Bu konuda özellikle batı iki de bir İsveç, İsveç diyor. Biz de diyoruz ki; bizim parlamentomuz kararı vermedikten sonra bizim kalkıp da yolda yürürken evet ya da hayır dememiz mümkün değil. Öncelikle İsveç üzerine düşen görevi yerine getirmesi lazım. İsveç üzerine düşen görevi yerine getiriyor mu? Bize yasa hazırladılar diyorlar. Yasa hazırlamak yetmez. Yasayı uygulamak gerekir. İsveç ister anayasa ister yasa değişikliği yaparsa yapsın kalkıp da teröristleri İsveç polisi koruması altında gösteriye sevk ediyorlarsa bu ne demektir? Bunlar görevini yerine getirmiyor demektir. Terör eylemleri Stokcholm caddelerinde devam ediyor demektir.

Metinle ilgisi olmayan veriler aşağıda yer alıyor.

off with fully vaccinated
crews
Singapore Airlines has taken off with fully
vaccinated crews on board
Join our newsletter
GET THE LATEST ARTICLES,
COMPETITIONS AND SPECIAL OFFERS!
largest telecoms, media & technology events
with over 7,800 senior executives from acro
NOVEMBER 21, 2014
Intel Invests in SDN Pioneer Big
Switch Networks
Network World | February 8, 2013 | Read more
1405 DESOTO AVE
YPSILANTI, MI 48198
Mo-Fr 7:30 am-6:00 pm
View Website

O zaman bize verilen sözler tutulmuyor. Verilen sözler tutulmadığı zaman benim parlamentom bu konuda nasıl bir tavır takınır herkes takdir etsin. Yani F-16'larla ilgili ne deniyor? Temsilciler Meclisi karar vermeden bu olmaz. Tamam da orada temsilciler meclisi varsa benim de parlamentom var. Parlamentomun nasıl bir karar vereceğini ben kestirip atamam. Sevk etmekse biz böyle bir talebi parlamentomuza sevk ederiz. Ama parlamentomuzdan nasıl bir karar çıkar o parlamentomuzun takdirindedir. 


"Avrupa Birliği Türkiye'den kopmanın gayretinde"

Benim değerlendirmemi çok açık net öğrenmek istiyorsanız, Avrupa Birliği Türkiye'den kopmanın gayreti içerisinde. Avrupa Birliği'nin Türkiye'den kopuş hamlelerini yaptığı bu dönem içerisinde biz de bu gelişmeler karşısında değerlendirmemizi yaparız ve bu değerlendirmelerden sonra Avrupa Birliği ile gerekirse yolları ayırabiliriz.